━━ Given data ━━

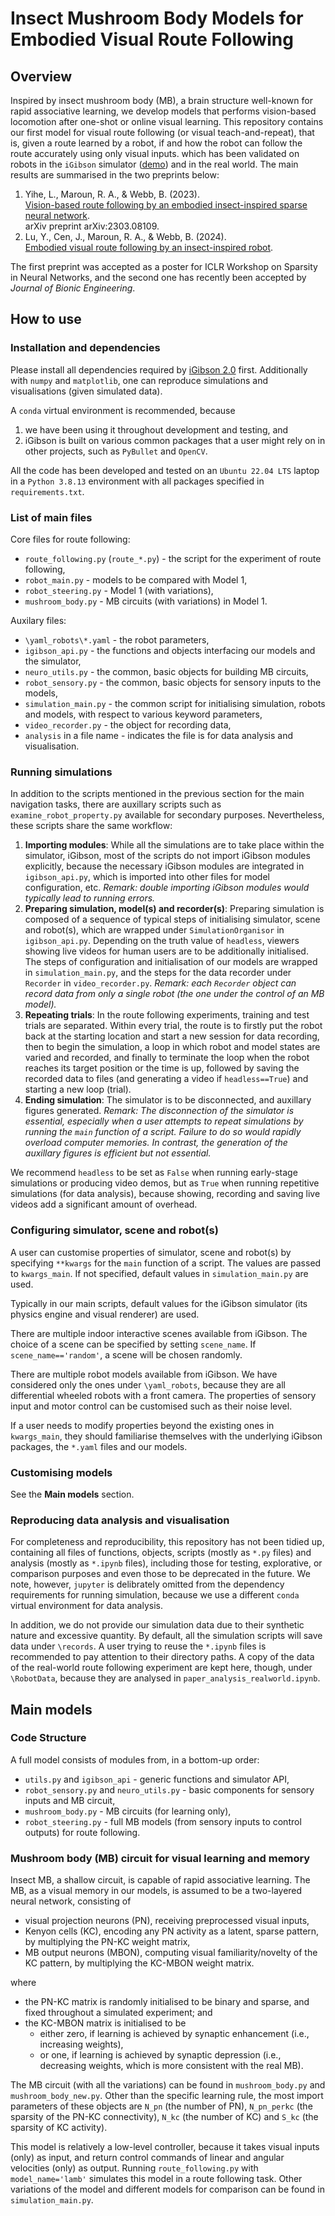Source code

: # Insect Mushroom Body Models for Embodied Visual Route Following
## Overview
Inspired by insect mushroom body (MB), a brain structure well-known for rapid associative learning,
we develop models that performs vision-based locomotion after one-shot or online visual learning. 
This repository contains our first model for visual route following
(or visual teach-and-repeat), that is, given a route learned by a robot,
if and how the robot can follow the route accurately using only visual inputs.
which has been validated on robots in the `iGibson` simulator ([demo](https://youtu.be/iT_WYdoe24I)) and in the real world.
The main results are summarised in the two preprints below:
1. Yihe, L., Maroun, R. A., & Webb, B. (2023).                                                                                            
[Vision-based route following by an embodied insect-inspired sparse neural network](https://doi.org/10.48550/arXiv.2303.08109).            
arXiv preprint arXiv:2303.08109.                                                                                                                                                                                                                                                   
2. Lu, Y., Cen, J., Maroun, R. A., & Webb, B. (2024).                                                                                     
[Embodied visual route following by an insect-inspired robot](https://doi.org/10.21203/rs.3.rs-4222706/v1).                                

The first preprint was accepted as a poster for ICLR Workshop on Sparsity in Neural Networks,
and the second one has recently been accepted by _Journal of Bionic Engineering_.   


## How to use
### Installation and dependencies
Please install all dependencies required by [iGibson 2.0](https://stanfordvl.github.io/iGibson/installation.html) first.
Additionally with `numpy` and `matplotlib`, one can reproduce simulations and visualisations (given simulated data).

A `conda` virtual environment is recommended, because
1. we have been using it throughout development and testing, and
2. iGibson is built on various common packages that a user might rely on in other projects, such as `PyBullet` and `OpenCV`.

All the code has been developed and tested on an `Ubuntu 22.04 LTS` laptop 
in a `Python 3.8.13` environment with all packages specified in `requirements.txt`.


### List of main files
Core files for route following:
  * `route_following.py` (`route_*.py`) - the script for the experiment of route following,
  * `robot_main.py` - models to be compared with Model 1,
  * `robot_steering.py` - Model 1 (with variations),
  * `mushroom_body.py` - MB circuits (with variations) in Model 1.

Auxilary files:
  * `\yaml_robots\*.yaml` - the robot parameters,
  * `igibson_api.py` - the functions and objects interfacing our models and the simulator,
  * `neuro_utils.py` - the common, basic objects for building MB circuits,
  * `robot_sensory.py` - the common, basic objects for sensory inputs to the models,
  * `simulation_main.py` - the common script for initialising simulation, robots and models, with respect to various keyword parameters,
  * `video_recorder.py` - the object for recording data,
  * `analysis` in a file name - indicates the file is for data analysis and visualisation.


### Running simulations
In addition to the scripts mentioned in the previous section for the main navigation tasks, 
there are auxillary scripts such as `examine_robot_property.py` available for secondary purposes.
Nevertheless, these scripts share the same workflow:
1. **Importing modules**: While all the simulations are to take place within the simulator, iGibson, 
most of the scripts do not import iGibson modules explicitly,
because the necessary iGibson modules are integrated in `igibson_api.py`,
which is imported into other files for model configuration, etc.
_Remark: double importing iGibson modules would typically lead to running errors._
2. **Preparing simulation, model(s) and recorder(s)**: Preparing simulation is composed of a sequence of typical steps of 
initialising simulator, scene and robot(s), 
which are wrapped under `SimulationOrganisor` in `igibson_api.py`.
Depending on the truth value of `headless`, viewers showing live videos for human users are to be additionally initialised.
The steps of configuration and initialisation of our models are wrapped in `simulation_main.py`,
and the steps for the data recorder under `Recorder` in `video_recorder.py`.
_Remark: each `Recorder` object can record data from only a single robot (the one under the control of an MB model)._
3. **Repeating trials**: In the route following experiments, training and test trials are separated.
Within every trial, the route is to firstly put the robot back at the starting location
and start a new session for data recording,
then to begin the simulation, a loop in which robot and model states are varied and recorded,
and finally to terminate the loop when the robot reaches its target position or the time is up,
followed by saving the recorded data to files (and generating a video if `headless==True`) and starting a new loop (trial).
4. **Ending simulation**: The simulator is to be disconnected, and auxillary figures generated.
_Remark: The disconnection of the simulator is essential, 
especially when a user attempts to repeat simulations by running the `main` function of a script.
Failure to do so would rapidly overload computer memories.
In contrast, the generation of the auxillary figures is efficient but not essential._
                                         
We recommend `headless` to be set as `False` when running early-stage simulations or producing video demos,
but as `True` when running repetitive simulations (for data analysis),
because showing, recording and saving live videos add a significant amount of overhead.

### Configuring simulator, scene and robot(s)
A user can customise properties of simulator, scene and robot(s) by specifying `**kwargs`
for the `main` function of a script.
The values are passed to `kwargs_main`.
If not specified, default values in `simulation_main.py` are used.

Typically in our main scripts, default values for the iGibson simulator (its physics engine and visual renderer) are used.

There are multiple indoor interactive scenes available from iGibson.
The choice of a scene can be specified by setting `scene_name`.
If `scene_name=='random'`, a scene will be chosen randomly.

There are multiple robot models available from iGibson.
We have considered only the ones under `\yaml_robots`, because they are all differential wheeled robots with a front camera.
The properties of sensory input and motor control can be customised such as their noise level.

If a user needs to modify properties beyond the existing ones in `kwargs_main`,
they should familiarise themselves with the underlying iGibson packages, the `*.yaml` files and our models.
 
### Customising models
See the **Main models** section.

### Reproducing data analysis and visualisation
For completeness and reproducibility, this repository has not been tidied up, 
containing all files of functions, objects, scripts (mostly as `*.py` files)
and analysis (mostly as `*.ipynb` files),
including those for testing, explorative, or comparison purposes and even those to be deprecated in the future.
We note, however, `jupyter` is delibrately omitted from the dependency requirements for running simulation,
because we use a different `conda` virtual environment for data analysis.

In addition, we do not provide our simulation data due to their synthetic nature and excessive quantity.
By default, all the simulation scripts will save data under `\records`.
A user trying to reuse the `*.ipynb` files is recommended to pay attention to their directory paths.
A copy of the data of the real-world route following experiment are kept here, though, under `\RobotData`,
because they are analysed in `paper_analysis_realworld.ipynb`.


## Main models
### Code Structure
A full model consists of modules from, in a bottom-up order:
* `utils.py` and `igibson_api` - generic functions and simulator API,
* `robot_sensory.py` and `neuro_utils.py` - basic components for sensory inputs and MB circuit,
* `mushroom_body.py` - MB circuits (for learning only),
* `robot_steering.py` - full MB models (from sensory inputs to control outputs) for route following.

### Mushroom body (MB) circuit for visual learning and memory
Insect MB, a shallow circuit, is capable of rapid associative learning.
The MB, as a visual memory in our models, is assumed to be a two-layered neural network,
consisting of 
- visual projection neurons (PN), receiving preprocessed visual inputs,
- Kenyon cells (KC), encoding any PN activity as a latent, sparse pattern, by multiplying the PN-KC weight matrix,
- MB output neurons (MBON), computing visual familiarity/novelty of the KC pattern, by multiplying the KC-MBON weight matrix.
      
where 
- the PN-KC matrix is randomly initialised to be binary and sparse, and fixed throughout a simulated experiment; and
- the KC-MBON matrix is initialised to be 
  - either zero, if learning is achieved by synaptic enhancement (i.e., increasing weights),
  - or one, if learning is achieved by synaptic depression (i.e., decreasing weights, which is more consistent with the real MB).

The MB circuit (with all the variations) can be found in `mushroom_body.py` and `mushroom_body_new.py`.
Other than the specific learning rule, the most import parameters of these objects are 
`N_pn` (the number of PN), `N_pn_perkc` (the sparsity of the PN-KC connectivity), `N_kc` (the number of KC) and `S_kc` (the sparsity of KC activity).

This model is relatively a low-level controller, 
because it takes visual inputs (only) as input, and return control commands of linear and angular velocities (only) as output.
Running `route_following.py` with `model_name='lamb'` simulates this model in a route following task.
Other variations of the model and different models for comparison can be found in `simulation_main.py`.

━━━

## Your task
Repeat the records above exactly, from the first line through the line containing "we develop models", and leave out the pictures.

## Your response
Source code

: # Insect Mushroom Body Models for Embodied Visual Route Following
## Overview
Inspired by insect mushroom body (MB), a brain structure well-known for rapid associative learning,
we develop models that performs vision-based locomotion after one-shot or online visual learning. 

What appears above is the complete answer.